Squeezing, “harder than you think”, I alternated teats and immediately, milk squirted out… right on my leg! Realigning my bucket and aim I then managed to collect some, phew.
Continuing, I naturally put my forehead against this gentle girl and thanked her. I stopped after a short while as I felt I didn’t want to bother her any more… my eyes aglow, and heart smiling, I communicated this to our dear farmer.
I still don’t know her name, we connected beyond convention or language, and I’ll never forget her.
Echoing this human connection further, I also met other inspiring people in Finland. People who had their own land and knew it well. The locations of special old trees, gullies and anthills, were pointed out and spoken about like old friends.
I enjoyed hanging back from the group as we wandered through the lush forest. I kneeled on a spongey, mossy tuft and admiring our group in front of me, took a picture.
Glancing down, I briefly got lost in the microcosm of life underfoot; creeping berry bushes, lichens, mosses, liverworts, ferns, grasses and more. As I turned my head, voluptuous mushroom caps caught the dappled light of the glade, and my eye as they stood proud above this dense, damp world.
Most definitely, this was a magical place, a meeting place of the wee folk! Beautiful I thought, as I quickly switched back to human size perception so to catch up with the group.
Encouragingly, I met a fantastic young woman doing something very similar to me at the Finnish Wild Food Festival. Marie had a beautifully presented stall. Herbal teas that could aid many an ailment, lay finely packaged and on show, scented, homemade soap sat huddled in their hessian, draw-string bags. Baskets of sweets and glass tea dispensers pulled you in to delight in the free samples.
She was another that seemed to pierce my personal space with her gaze. Yet, her eyes softened as we conversed and related about natural remedies and herbaceous interests.
As this enthusiastic being reached out to hand me her business card, I could see a version of myself.
The Finnish Wild Food Festival was also a positive revelation to me in a way I didn’t expect. Much more food-stall related than I imagined; I was even more drawn then to a colourful, and acceptably busy table that stood at the end of a row of ‘shop fronts’…

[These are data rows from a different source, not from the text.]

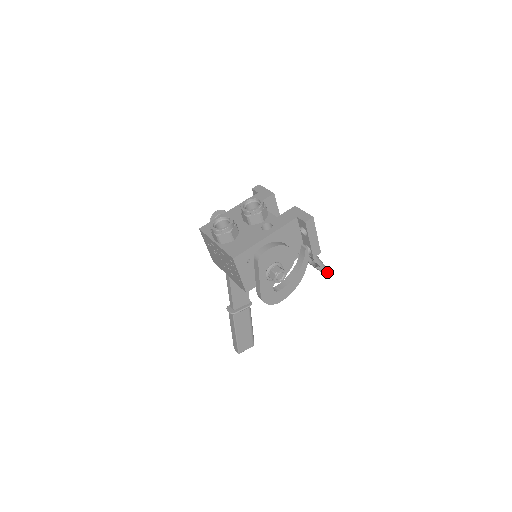
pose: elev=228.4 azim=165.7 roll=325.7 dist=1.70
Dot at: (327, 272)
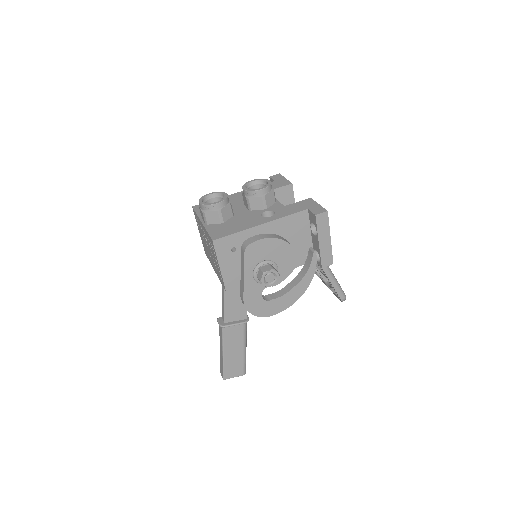
Dot at: (342, 296)
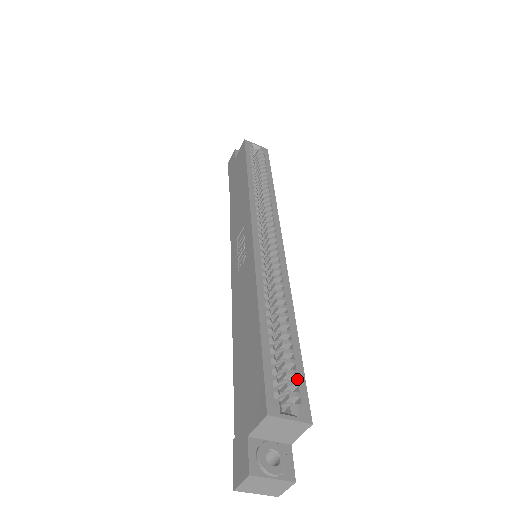
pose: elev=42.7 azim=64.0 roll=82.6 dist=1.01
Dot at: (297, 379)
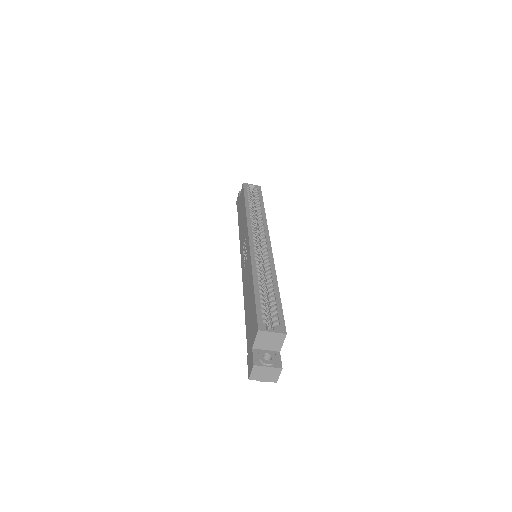
Dot at: (278, 314)
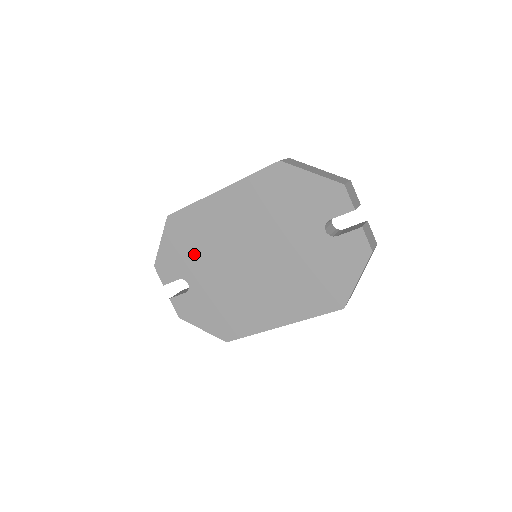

There were wild plants in buckets, information boards, smiley faced stall holders, and crates of labelled mushrooms… all carefully positioned on a bed of verdant moss. Cool! I thought, as I found myself heading straight towards it.

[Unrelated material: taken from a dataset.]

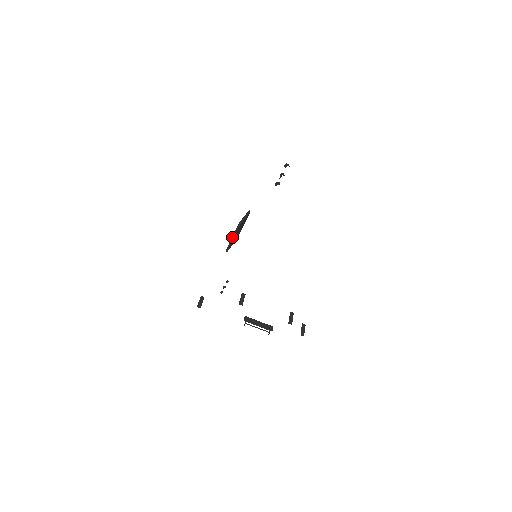
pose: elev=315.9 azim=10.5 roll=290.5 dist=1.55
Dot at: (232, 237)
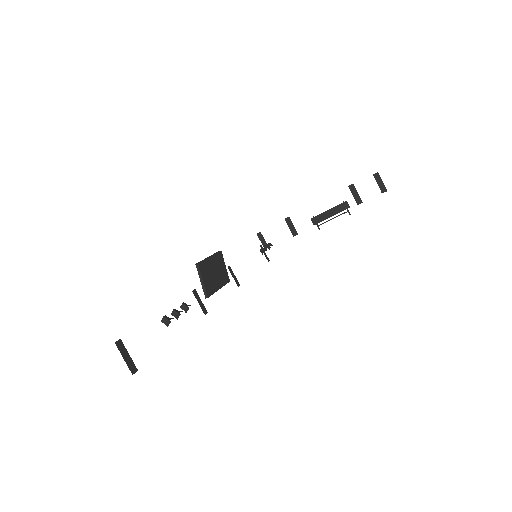
Dot at: (217, 290)
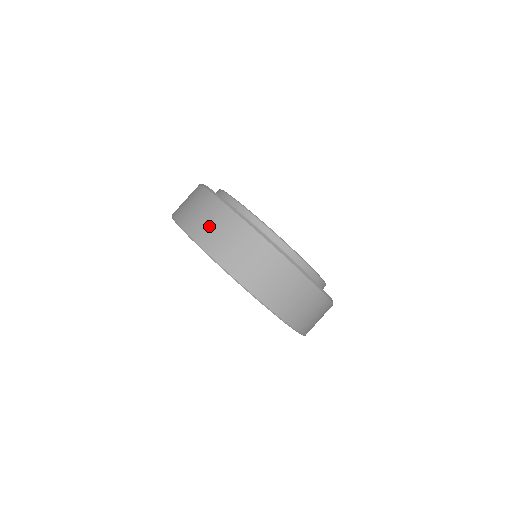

I realised that this very simple, yet vibrant and ‘more alive’ stall (in more ways than one), was ‘enough’.
In fact, it was my favourite of them all.
I realised, that if I were to set up my own ‘business front’, it wouldn’t be far off this one. Its rawness and authenticity spoke for itself. I realised that pull-up-banners and business ‘PR’ had its place but didn’t quite ‘sing’ in the same way.
Maybe I could stop worrying about all the ‘official’ bits of kit I didn’t yet have and enjoy this journey. Enjoy these moments with wonderful people so to better engage in this wild exploration of a different culture, and of a different me in the making!